Seven killed, nurse and daughter wounded in Israeli strike on residential building

At least seven people have been killed and a nurse working for Doctors Without Borders, known by its French initials MSF, and her nine-year-old daughter have been seriously wounded after Israeli forces hit their apartment building on Thursday night in northern Gaza, MSF UK says.

At least three children were among those killed in the attack.

Despite the severity of their injuries, the nurse and her daughter have been treated and are now in a stable condition.

MSF added that five of its workers have been killed in Gaza since October 7.

Two captives killed during Israeli strike on Rafah, Hamas says

Hamas’s military wing, the Qassam Brigades, says that two Israeli captives held by the group were killed in an Israeli air raid in Rafah several days ago, according to a post on their Telegram channel.

“Your army deceives you and continues to deceive you,” the group said, addressing Israeli citizens. “Your government only wants to recover the hostages in coffins.”

Hamas did not reveal the identities of the captives, provide any images of them, or give more information about them.

Qassam Brigades says Israeli soldiers hit in several locations in Gaza

The Hamas armed group says it blew up a house with a bomb where members of the Israeli forces were present, leaving them “killed and wounded”, east of the Zeitoun neighbourhood in Gaza City.

Moreover, the Qassam Brigades said they targeted a gathering of Israeli troops penetrating east of Zeitoun with mortar shells.

In Tal as-Sultan, west of Rafah, fighters hit an Israeli army Merkava tank with a Yassin-105 shell in the Saudi neighbourhood.

Aftermath of Israeli attacks in Deir al-Balah





12-year-old injured in occupied West Bank raid

The youth was seriously injured in the Israeli raid of the Um-al-Sharayet neighbourhood in el-Bireh, according to the Palestine Red Crescent Society.

A second Palestinian was also wounded in the latest Israeli raid, the number of which has surged over eight months of war in Gaza.

WHO sounds alarm about growing health crisis in occupied West Bank

The World Health Organization (WHO) is concerned about the escalating health crisis in the occupied West Bank due to attacks on health infrastructure and increased restrictions on movement obstructing access to healthcare, said its director-general, Tedros Adhanom Ghebreyesus.

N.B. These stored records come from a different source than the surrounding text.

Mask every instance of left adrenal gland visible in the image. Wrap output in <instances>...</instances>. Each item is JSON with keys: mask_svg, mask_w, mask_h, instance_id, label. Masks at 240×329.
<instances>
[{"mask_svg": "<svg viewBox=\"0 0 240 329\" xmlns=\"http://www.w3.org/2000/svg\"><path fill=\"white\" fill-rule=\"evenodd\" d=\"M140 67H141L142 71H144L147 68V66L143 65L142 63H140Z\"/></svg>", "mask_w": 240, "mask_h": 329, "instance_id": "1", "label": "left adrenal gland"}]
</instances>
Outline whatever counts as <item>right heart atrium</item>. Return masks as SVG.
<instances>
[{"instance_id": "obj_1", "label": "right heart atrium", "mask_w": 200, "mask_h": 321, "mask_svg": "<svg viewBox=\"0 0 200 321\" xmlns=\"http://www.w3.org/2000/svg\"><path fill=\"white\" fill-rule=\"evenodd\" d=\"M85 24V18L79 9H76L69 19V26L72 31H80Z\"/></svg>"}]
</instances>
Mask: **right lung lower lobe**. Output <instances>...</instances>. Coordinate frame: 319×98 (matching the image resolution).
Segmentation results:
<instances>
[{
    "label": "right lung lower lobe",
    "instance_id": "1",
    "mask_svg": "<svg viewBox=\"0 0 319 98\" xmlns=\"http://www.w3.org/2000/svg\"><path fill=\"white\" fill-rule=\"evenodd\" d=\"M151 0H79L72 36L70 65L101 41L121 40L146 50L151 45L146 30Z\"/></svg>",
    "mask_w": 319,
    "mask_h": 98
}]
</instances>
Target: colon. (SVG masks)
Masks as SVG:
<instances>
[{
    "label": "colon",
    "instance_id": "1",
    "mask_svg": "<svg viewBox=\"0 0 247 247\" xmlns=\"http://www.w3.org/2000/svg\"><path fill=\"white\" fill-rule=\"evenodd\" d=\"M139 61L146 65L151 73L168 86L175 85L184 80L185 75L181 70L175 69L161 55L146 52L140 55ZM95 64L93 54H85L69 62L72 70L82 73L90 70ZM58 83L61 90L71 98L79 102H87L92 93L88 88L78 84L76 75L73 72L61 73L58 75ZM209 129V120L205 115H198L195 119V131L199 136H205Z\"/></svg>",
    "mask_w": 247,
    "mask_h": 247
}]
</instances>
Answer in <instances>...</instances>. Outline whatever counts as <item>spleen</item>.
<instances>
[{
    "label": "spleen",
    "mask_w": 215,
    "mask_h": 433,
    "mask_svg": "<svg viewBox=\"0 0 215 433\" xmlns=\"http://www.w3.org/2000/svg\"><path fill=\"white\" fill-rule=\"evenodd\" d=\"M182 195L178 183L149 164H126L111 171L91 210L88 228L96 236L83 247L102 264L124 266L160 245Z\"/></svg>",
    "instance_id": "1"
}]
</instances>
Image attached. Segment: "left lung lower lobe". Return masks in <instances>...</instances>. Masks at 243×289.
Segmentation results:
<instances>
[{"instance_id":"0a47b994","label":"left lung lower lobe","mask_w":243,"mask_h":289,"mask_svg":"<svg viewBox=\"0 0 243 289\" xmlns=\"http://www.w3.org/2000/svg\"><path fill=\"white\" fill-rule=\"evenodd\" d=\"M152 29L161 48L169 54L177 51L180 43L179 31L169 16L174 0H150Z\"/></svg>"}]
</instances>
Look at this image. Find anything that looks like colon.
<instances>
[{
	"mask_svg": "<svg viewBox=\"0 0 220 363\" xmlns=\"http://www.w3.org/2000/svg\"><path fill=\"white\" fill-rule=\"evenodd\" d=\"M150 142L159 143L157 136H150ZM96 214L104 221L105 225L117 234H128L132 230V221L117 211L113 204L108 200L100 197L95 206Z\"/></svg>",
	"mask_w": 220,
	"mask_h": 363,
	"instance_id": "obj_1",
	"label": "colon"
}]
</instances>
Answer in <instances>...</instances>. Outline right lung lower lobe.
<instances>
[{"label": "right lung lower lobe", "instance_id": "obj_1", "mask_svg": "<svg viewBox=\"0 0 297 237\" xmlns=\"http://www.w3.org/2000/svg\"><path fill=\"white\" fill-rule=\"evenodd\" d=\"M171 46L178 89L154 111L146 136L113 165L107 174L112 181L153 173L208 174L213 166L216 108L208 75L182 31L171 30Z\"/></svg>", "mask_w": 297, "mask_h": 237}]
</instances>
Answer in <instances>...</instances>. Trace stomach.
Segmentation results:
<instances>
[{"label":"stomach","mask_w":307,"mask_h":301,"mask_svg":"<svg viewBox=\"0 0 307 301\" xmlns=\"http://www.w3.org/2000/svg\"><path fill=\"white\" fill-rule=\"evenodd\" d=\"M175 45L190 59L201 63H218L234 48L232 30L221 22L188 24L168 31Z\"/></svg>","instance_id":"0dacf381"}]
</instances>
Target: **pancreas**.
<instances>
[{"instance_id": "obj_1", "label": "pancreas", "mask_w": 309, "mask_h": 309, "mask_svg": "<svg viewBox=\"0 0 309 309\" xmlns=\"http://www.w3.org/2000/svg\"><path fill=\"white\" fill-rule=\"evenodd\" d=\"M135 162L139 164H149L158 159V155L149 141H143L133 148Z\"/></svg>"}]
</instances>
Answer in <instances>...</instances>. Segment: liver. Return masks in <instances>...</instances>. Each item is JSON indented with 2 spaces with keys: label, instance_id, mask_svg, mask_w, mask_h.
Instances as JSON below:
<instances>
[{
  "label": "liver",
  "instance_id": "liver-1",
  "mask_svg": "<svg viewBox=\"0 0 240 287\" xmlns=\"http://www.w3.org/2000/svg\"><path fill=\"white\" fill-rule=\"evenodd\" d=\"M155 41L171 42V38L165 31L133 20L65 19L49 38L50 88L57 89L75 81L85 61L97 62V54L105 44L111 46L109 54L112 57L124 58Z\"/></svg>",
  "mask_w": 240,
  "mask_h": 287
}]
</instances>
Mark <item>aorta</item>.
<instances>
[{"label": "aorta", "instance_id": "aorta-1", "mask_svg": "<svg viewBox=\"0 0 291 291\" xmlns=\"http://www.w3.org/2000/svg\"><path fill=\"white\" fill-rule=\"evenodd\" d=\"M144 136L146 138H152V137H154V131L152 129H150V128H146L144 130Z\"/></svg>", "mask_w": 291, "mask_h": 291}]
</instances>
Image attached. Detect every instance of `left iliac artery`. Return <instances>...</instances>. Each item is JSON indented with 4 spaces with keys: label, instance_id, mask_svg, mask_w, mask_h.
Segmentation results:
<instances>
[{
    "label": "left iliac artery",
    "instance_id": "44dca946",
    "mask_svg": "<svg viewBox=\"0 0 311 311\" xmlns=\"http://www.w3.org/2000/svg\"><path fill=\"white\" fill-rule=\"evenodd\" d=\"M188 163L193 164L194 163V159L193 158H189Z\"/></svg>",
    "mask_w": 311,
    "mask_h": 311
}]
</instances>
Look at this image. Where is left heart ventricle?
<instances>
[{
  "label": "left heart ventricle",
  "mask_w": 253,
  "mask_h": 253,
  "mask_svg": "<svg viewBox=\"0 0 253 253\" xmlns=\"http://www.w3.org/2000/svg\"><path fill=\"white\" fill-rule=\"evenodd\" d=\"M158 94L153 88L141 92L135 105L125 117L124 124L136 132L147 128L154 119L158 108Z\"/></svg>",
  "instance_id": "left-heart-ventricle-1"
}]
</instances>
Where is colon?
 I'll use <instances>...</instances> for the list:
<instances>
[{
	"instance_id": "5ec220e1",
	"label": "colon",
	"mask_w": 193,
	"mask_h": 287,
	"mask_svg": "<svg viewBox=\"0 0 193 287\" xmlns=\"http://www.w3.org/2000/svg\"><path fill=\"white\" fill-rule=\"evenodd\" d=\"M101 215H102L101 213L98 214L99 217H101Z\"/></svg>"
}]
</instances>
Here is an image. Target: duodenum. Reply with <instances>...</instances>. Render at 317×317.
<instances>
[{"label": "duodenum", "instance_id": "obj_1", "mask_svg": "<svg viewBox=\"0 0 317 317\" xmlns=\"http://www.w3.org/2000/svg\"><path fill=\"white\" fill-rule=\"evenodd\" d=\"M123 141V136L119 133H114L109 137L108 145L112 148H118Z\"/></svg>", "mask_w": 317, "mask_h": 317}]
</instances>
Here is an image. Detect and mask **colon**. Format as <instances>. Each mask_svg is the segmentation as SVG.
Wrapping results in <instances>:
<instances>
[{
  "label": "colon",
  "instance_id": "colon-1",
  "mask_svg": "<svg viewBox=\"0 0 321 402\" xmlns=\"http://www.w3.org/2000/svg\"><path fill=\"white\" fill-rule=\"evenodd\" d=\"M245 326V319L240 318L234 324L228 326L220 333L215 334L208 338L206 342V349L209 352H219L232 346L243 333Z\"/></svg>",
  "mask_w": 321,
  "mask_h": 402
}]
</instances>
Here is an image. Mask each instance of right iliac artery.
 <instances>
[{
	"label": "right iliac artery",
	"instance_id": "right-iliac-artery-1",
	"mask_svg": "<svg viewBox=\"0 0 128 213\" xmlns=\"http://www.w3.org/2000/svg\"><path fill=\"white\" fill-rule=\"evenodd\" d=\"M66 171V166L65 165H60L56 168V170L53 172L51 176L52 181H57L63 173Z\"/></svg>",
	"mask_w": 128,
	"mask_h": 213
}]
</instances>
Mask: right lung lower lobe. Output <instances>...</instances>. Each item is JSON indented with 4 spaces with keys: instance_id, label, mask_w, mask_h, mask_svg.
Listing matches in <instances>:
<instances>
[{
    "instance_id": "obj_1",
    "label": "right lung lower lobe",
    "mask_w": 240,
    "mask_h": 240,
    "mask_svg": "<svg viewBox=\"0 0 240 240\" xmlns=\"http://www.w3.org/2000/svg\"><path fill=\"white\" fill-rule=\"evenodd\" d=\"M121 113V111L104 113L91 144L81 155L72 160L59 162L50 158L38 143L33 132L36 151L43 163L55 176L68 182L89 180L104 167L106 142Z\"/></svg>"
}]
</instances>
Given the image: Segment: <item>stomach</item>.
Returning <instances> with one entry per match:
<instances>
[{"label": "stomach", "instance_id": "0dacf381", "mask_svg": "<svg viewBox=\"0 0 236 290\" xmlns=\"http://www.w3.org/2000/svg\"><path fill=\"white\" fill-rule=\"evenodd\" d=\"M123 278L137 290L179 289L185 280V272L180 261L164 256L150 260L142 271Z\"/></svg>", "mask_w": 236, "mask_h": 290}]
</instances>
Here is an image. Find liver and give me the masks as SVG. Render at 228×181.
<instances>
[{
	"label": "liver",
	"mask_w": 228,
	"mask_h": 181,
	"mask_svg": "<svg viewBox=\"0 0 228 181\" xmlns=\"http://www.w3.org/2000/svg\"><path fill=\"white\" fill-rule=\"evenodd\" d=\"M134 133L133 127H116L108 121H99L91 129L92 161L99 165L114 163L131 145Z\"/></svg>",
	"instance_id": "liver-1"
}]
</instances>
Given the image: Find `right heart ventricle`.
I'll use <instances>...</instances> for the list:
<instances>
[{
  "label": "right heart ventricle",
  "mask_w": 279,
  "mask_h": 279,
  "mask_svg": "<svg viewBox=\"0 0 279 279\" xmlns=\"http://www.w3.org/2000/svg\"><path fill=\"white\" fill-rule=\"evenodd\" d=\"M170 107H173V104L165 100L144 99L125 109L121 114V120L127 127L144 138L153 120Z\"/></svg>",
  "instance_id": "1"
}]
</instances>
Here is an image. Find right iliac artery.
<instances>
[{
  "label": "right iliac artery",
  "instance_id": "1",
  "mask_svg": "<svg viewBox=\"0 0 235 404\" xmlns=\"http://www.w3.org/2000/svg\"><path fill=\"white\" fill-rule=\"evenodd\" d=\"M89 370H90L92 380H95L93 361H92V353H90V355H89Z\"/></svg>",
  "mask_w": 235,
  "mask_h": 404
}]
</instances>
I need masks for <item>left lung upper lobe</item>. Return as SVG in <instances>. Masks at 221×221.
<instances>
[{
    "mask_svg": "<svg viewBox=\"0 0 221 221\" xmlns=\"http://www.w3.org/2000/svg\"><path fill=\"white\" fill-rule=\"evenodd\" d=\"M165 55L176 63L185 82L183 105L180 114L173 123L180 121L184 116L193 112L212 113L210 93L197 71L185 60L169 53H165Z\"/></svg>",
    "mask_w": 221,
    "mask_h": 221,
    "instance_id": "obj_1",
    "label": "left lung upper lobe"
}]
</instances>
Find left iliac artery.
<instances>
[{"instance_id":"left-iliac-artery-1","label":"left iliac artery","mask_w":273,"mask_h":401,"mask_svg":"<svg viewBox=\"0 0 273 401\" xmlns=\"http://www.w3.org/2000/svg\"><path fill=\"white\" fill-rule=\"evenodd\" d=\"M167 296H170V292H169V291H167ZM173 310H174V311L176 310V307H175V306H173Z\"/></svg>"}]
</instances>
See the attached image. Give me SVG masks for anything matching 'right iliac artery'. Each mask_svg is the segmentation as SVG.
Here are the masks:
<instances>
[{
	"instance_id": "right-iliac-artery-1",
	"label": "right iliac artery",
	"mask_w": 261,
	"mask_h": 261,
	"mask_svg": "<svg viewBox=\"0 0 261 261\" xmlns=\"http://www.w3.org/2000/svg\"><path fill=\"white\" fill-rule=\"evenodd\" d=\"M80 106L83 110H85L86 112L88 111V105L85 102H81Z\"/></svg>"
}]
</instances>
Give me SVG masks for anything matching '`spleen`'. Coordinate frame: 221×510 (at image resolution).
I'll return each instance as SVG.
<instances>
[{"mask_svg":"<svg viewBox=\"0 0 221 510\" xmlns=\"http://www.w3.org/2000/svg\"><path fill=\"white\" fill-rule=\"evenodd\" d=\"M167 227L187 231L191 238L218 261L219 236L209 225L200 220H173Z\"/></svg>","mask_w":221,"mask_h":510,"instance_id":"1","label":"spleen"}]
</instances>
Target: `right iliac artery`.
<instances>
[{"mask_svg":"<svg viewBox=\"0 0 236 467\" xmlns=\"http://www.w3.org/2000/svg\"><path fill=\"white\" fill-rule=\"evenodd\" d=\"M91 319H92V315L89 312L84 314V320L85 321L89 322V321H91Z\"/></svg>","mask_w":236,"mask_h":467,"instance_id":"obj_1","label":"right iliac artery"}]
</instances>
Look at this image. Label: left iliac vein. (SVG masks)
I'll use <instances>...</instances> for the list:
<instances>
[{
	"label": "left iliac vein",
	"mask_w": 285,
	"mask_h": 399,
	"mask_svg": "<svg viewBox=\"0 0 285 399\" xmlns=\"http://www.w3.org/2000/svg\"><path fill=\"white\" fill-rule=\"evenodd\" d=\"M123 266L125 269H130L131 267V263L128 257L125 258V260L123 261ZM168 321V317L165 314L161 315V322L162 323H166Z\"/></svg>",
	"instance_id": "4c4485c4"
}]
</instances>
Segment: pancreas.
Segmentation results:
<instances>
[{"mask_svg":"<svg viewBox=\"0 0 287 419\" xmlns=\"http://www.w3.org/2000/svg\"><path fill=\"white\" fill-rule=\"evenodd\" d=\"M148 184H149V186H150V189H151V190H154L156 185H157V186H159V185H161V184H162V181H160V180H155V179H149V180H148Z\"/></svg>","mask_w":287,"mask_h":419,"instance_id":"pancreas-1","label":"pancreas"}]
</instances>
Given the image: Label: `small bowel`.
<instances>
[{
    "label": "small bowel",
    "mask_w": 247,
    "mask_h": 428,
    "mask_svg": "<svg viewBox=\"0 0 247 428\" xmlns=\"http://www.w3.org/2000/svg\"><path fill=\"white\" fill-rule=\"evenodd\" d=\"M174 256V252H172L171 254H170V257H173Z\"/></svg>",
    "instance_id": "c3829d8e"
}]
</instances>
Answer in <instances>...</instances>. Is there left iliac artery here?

The WHO chief cited the deaths of more than 500 Palestinians, including 124 children, since October as well as the injuries of more than 5,150 people, including about 800 children, since that time.

“WHO calls for the immediate and active protection of civilians and health care in the West Bank,” Tedros said on X. “International humanitarian law must be respected, which means the sanctity of health care must be observed at all times.”